R-Function Pokemon and the Informal Formats of Formals
When writing R, I tend to use snake_case for object names. The bioconductor
project tends to use camelCase (limma::makeContrasts, biomaRt::useMart)
and a lot of base functions use dotted.case.
There are functions in R that use a few different formats for the function and argument names. For example,
scanhas both dotted and camelCase parameters (na.strings,allowEscapes),sapplyhas ALLUPPERCASE, DOTTED.UPPER.CASE and alllowercase parameters (FUN,USE.NAMES,simplify).
Makes you wonder a few things:
which function has the greatest diversity of parameter-name formats;
which function has the most parameters;
whither consistency?
The dev version of lintr has regexes for identifying some of the more common
formats (it uses rex to build regexes). I’ve modified these a bit so that
they’re more strict
library(rex)
# swiped from `lintr` and modified a bit to reduce overlaps between the styles:
loweralnum <- rex(one_of(lower, digit))
upperalnum <- rex(one_of(upper, digit))
style_regexes <- list(
"UpperCamelCase" = rex(start, upper, zero_or_more(alnum), lower, upper, zero_or_more(alnum), end),
"lowerCamelCase" = rex(start, lower, zero_or_more(alnum), lower, upper, zero_or_more(alnum), end),
"snake_case" = rex(start, one_or_more(loweralnum), one_or_more("_", one_or_more(loweralnum)), end),
"dotted.case" = rex(start, one_or_more(loweralnum), one_or_more(dot, one_or_more(loweralnum)), end),
"alllowercase" = rex(start, one_or_more(loweralnum), end),
"ALLUPPERCASE" = rex(start, one_or_more(upperalnum), end)
)
Can any function in base-R catch all these stylistic Pokemon?

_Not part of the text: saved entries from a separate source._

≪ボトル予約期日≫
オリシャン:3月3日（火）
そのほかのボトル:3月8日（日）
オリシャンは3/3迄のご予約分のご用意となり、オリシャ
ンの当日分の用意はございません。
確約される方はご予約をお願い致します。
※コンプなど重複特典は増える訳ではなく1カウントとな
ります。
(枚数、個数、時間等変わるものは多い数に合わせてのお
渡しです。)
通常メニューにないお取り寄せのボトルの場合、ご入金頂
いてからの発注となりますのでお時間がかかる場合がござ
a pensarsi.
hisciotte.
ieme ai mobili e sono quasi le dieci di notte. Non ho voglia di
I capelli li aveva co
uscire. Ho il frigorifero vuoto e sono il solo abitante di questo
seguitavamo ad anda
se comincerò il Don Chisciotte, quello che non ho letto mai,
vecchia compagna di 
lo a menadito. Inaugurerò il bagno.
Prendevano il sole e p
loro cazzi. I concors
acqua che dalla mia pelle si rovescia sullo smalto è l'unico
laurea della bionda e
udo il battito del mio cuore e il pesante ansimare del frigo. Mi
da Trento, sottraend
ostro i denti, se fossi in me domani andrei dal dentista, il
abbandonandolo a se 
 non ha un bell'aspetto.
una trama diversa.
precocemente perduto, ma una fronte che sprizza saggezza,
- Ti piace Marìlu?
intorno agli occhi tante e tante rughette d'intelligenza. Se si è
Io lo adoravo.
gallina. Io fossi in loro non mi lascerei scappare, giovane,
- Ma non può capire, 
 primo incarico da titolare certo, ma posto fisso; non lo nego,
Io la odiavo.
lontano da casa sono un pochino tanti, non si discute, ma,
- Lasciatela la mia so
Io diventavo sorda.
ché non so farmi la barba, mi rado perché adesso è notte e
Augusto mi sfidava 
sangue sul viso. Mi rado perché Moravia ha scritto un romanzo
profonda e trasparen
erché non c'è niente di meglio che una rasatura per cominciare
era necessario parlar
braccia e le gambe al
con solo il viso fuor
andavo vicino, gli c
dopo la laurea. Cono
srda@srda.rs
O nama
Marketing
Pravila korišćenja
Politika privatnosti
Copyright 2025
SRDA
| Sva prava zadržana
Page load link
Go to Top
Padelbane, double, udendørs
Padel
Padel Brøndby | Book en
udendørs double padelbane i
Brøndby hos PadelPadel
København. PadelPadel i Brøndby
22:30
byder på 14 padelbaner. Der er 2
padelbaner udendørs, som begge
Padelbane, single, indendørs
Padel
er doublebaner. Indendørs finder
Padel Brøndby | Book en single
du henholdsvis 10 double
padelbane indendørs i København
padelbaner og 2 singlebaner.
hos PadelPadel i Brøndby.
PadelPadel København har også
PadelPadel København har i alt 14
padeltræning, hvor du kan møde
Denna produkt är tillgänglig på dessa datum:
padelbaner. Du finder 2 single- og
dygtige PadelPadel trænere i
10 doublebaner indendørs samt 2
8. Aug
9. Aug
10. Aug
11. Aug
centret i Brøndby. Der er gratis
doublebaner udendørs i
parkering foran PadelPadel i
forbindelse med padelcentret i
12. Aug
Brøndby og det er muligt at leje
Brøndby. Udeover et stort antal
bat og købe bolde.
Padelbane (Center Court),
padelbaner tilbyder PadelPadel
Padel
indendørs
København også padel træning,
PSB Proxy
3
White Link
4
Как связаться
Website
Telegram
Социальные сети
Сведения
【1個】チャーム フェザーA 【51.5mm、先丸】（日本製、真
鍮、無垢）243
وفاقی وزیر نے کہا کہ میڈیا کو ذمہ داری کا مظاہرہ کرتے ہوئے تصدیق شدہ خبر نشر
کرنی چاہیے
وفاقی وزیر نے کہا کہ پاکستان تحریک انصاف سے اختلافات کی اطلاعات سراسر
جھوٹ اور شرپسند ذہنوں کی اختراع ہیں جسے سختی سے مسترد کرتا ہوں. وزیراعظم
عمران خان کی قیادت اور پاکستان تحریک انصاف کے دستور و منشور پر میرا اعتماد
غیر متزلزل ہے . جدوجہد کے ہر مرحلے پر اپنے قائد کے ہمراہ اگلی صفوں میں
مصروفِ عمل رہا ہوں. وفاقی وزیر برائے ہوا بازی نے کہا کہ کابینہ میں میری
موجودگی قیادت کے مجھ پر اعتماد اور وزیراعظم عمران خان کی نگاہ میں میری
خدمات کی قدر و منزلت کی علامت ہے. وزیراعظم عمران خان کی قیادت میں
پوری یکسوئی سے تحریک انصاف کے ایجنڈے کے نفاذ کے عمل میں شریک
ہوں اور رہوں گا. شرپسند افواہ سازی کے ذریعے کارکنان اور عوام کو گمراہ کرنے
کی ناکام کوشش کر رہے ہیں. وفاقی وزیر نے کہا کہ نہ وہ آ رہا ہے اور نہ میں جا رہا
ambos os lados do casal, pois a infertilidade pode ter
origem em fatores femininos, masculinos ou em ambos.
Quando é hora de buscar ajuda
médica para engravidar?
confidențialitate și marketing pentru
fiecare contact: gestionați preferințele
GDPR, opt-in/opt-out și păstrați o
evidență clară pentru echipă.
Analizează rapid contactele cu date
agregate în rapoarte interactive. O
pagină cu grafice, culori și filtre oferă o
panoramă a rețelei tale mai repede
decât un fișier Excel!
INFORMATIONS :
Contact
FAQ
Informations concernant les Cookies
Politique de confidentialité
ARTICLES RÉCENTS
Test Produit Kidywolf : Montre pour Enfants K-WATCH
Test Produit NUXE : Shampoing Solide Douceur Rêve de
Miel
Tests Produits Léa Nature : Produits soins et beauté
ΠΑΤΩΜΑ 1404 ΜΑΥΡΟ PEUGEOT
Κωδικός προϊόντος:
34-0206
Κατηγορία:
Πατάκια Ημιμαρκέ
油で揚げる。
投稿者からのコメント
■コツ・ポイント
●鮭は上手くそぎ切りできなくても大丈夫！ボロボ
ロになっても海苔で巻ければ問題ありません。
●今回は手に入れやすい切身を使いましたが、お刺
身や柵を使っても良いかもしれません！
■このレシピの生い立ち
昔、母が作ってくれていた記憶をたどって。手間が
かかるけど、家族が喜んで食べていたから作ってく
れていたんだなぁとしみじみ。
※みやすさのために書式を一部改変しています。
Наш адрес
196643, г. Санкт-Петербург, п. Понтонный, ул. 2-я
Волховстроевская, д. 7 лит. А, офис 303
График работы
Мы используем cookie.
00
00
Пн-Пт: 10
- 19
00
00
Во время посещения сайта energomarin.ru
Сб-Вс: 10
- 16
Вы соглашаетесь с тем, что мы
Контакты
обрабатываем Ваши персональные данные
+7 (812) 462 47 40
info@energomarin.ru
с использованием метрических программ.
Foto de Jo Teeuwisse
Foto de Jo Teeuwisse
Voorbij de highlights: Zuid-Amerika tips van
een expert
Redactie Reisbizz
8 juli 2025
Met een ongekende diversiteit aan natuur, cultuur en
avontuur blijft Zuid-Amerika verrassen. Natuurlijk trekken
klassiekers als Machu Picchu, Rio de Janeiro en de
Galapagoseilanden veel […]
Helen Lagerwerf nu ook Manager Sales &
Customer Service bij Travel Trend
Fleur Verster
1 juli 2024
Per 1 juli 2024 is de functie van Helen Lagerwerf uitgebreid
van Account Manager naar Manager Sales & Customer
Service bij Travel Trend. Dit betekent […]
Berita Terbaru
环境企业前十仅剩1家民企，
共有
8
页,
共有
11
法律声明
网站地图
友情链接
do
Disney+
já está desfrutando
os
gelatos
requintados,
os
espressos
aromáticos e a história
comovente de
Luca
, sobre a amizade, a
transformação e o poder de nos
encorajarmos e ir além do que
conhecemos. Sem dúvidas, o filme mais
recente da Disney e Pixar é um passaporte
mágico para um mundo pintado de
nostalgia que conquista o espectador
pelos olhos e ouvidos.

How are we going to count the number of styles present for a single function?
# Which of the coding-name-styles are matched by the parameters
# of a given function?
matches <- function(fun) {
params <- names(formals(fun))
sapply(style_regexes, function(regex){
any(rex::re_matches(params, regex))
})
}
How are we going to get the names of all the functions in my attached packages?
# https://stackoverflow.com/questions/20535247/seeking-functions-in-a-package
# lsf.str("package:<pkg_name>") can be used to get all function names from the
# package `pkg_name` (this must have been loaded into R first)
# all the attached packages
packages <- c(
sessionInfo()$basePkgs,
names(sessionInfo()$otherPkgs)
)
# all the functions within those packages:
function_names <- unlist(
Map(
function(pkg) {
lsf.str(paste0("package:", pkg))
},
packages
)
)
names(function_names) <- NULL
That gives us 2294 functions to consider.
Which formats (columns) are present for each function (row)?
formats_by_function <- t(sapply(function_names, matches))
Which function has caught the most formats?
fun <- rownames(formats_by_function)[which.max(rowSums(formats_by_function))]
t(formats_by_function[fun, , drop = FALSE])
## fisher.test
## UpperCamelCase FALSE
## lowerCamelCase TRUE
## snake_case FALSE
## dotted.case TRUE
## alllowercase TRUE
## ALLUPPERCASE TRUE
args(fun)
function (x, y = NULL, workspace = 2e+05, hybrid = FALSE, hybridPars = c(expect = 5,
percent = 80, Emin = 1), control = list(), or = 1, alternative = "two.sided",
conf.int = TRUE, conf.level = 0.95, simulate.p.value = FALSE,
B = 2000)
NULL
Well done Fisher, but you didn’t catch them all!